Study continuity of a function at a point Hi I am trying to solve an exercise from Calculus 1, I have tried several things but I am confused and would like to know if I am solving it wrong.

A function f:[0,3] $\longrightarrow$ R satisfies the following property:
$|f(x)-3x+4| \leq 2(x-1)^2$
Check if it's continuous at $x_{0} = 1$

As soon as I saw the exercise I thought of solving it using the definition of continuity so by doing something like this:
$\forall \epsilon>0, \hspace{0.2cm} \exists \delta > 0 $ such that if $x \in I(x_{0}, \delta)$ then $|f(x)-f(x_{0})| < \epsilon$ and so I would try to reduce that to this and get something like this, assuming that $f(x_{0}) = 3x - 4$ (the exercise doesn't say it, is this implicit?) :
$|f(x)-3x+4| \leq 2(x-1)^2 \Longrightarrow   \sqrt\frac{|f(x)-3x+4|}{2} \leq (x-1)< \epsilon$
and so for the function to be continous we need to have $\delta = 3\epsilon^2$
Is this correct?
 A: First let me comment on your solution and then I'll tell you how I would go about solving it.
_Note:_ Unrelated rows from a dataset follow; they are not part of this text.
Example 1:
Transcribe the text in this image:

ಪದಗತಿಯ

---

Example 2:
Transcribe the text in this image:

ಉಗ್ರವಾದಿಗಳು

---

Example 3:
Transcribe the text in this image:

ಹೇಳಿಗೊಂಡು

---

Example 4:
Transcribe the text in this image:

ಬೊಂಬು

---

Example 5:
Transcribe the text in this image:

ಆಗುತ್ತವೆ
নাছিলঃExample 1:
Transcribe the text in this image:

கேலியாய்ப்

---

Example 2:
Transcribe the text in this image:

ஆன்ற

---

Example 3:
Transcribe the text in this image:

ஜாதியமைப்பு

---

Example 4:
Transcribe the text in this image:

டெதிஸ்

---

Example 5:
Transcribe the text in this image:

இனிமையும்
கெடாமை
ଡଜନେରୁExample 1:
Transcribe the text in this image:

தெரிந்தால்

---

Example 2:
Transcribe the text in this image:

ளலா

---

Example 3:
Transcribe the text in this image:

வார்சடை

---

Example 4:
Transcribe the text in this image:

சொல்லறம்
You ask if you can assume that $f(x_0)=3x-4$ by which I think you mean something like $f(x_0)=3x_0-4$ for $x_0=1$, i.e. substituting, $f(1)=-1$. This is true for this function but you certainly can't assume it, you need to prove it. Substituting $x=1$ into the given condition gives
$|f(1)+1|\leq 0$
i.e. $f(1)+1=0$ i.e. $f(1)=-1$.
When you take the square root of $(x-1)^2$ you write this as $x-1$ which is not in general correct. Another thing is that you seem to solve the problem backwards: the first thing you wrote is the definition of what it would mean for the function to be continuous. That has to be the last line of your proof, not the first one, because that's what you're trying to prove, not that which is given. Your choice for $\delta$ also doesn't seem correct, but it's hard to judge exactly because you didn't write your argument from start to finish.
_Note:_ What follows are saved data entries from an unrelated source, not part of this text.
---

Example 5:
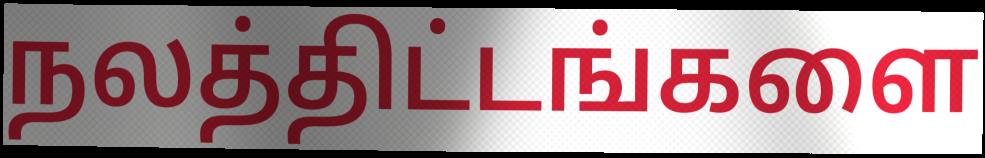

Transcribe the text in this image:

நலத்திட்டங்களைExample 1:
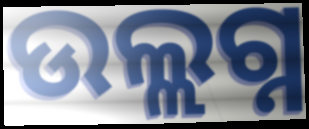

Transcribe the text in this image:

ଉଲ୍ଲଗ୍ନ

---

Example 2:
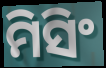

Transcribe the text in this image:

ମିସିଂ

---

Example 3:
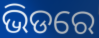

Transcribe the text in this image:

ଭିଡରେ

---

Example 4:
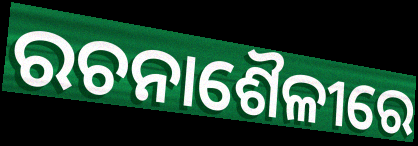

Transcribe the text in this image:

ରଚନାଶୈଳୀରେ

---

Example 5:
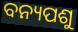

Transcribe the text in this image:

ବନ୍ୟପଶୁ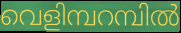
വെളിമ്പറമ്പിൽ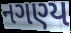
નગણ્ય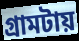
গ্রামটায়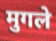
मुगले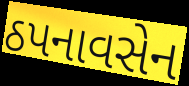
ઠપનાવસેન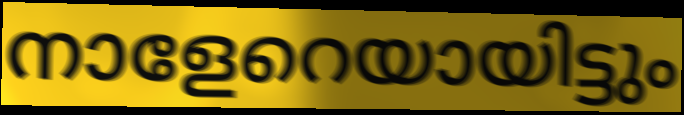
നാളേറെയായിട്ടും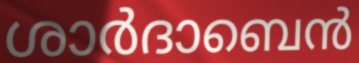
ശാർദാബെൻ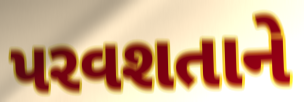
પરવશતાનેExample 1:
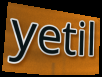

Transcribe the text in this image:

yetil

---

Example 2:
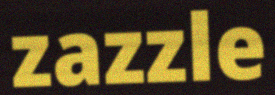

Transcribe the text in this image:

zazzle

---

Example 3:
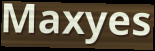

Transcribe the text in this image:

Maxyes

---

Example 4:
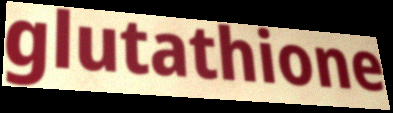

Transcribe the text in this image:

glutathione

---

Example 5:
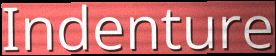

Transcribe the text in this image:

Indenture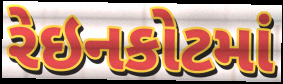
રેઇનકોટમાંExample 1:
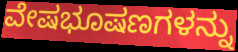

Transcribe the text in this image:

ವೇಷಭೂಷಣಗಳನ್ನು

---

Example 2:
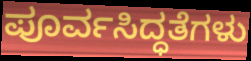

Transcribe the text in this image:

Either way, let's see if we can solve this not relying directly on the definition (proving using $\epsilon-\delta$ directly should not usually be your first approach).
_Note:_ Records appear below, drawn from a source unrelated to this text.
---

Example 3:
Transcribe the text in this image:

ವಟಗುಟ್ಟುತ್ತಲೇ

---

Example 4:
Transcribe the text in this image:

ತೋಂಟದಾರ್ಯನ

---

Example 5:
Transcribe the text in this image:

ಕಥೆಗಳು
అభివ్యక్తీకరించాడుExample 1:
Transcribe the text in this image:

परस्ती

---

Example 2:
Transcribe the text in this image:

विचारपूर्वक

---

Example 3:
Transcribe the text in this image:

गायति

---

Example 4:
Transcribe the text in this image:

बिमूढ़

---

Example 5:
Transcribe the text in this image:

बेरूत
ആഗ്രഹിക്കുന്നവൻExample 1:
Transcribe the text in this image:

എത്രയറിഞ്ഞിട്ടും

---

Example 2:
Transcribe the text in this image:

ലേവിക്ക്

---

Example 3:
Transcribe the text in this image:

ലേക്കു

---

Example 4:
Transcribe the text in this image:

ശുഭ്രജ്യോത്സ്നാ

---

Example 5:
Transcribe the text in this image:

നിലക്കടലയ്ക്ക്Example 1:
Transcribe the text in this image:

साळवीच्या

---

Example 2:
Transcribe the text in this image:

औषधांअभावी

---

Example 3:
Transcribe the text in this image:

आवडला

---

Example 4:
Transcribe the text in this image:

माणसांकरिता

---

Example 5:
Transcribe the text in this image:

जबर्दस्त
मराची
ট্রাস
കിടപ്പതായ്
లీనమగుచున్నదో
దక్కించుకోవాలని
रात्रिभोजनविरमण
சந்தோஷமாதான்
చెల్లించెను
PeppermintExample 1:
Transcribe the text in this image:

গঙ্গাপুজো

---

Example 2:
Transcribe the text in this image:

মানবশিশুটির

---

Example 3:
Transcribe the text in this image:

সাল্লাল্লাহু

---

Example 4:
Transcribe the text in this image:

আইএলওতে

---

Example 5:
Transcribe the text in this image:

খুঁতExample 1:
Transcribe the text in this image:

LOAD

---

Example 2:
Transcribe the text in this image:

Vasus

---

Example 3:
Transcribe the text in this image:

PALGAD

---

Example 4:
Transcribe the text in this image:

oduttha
We showed $f(1)=-1$ so for $f(x)$ to be continuous at $x_0=1$ we need to show that $\lim_{x\to 1}f(x)=-1$. By the given inequality
$$0\leq |f(x)-3x+4| \leq 2(x-1)^2$$
The LHS and RHS both tend to $0$ as $x\to 1$, so by the squeeze theorem
$$\lim_{x\to 1}|f(x)-3x+4| =0$$
By theorems which should be familiar (can you justify this?) this implies $\lim_{x\to 1} f(x)-3x+4=0$ and therefore $\lim_{x\to 1} f(x)=-1$, which is what was to be shown.
A: I tried to do your exercise and ended up with that solution that does use the definition of continuity in some sense but does not involve all these $\varepsilon$ and $\delta$ etc... It seems easier to manipulate to me.
First put $x=1$ in your inequality to get $|f(1)+1| \leq 0$ so $f(1)=-1$. At this point we don't know if that is useful or not but this is a good reflex to have to gather as much information as possible.
Then we look what happens around the point $x=1$. Let $h$ such as $x=1+h$, then. We are going to show that $|f(1+h)-f(1)| \xrightarrow[h \to 0]{} 0 $ i.e that f is continuous at point $x=1$. This is another way to formulate the continuity.
\begin{align}
|f(1+h)-f(1)| &= |f(1+h)+1| \\
&= |f(1+h)-3\times(1+h)+4+3h| \\
&\leq |f(1+h)-3\times(1+h)+4|+3|h| \quad \text{(triangular inequality)} \\
 &\leq 2(1+h-1)^2 + 3|h|\quad \text{(using inequality with x=1+h)} \\ 
&= 2h^2 + 3|h| \\
&\xrightarrow[h \to 0]{} 0 \\
\end{align}
Therefore f is continuous.
Of course there is possibly lots of other way to proove it...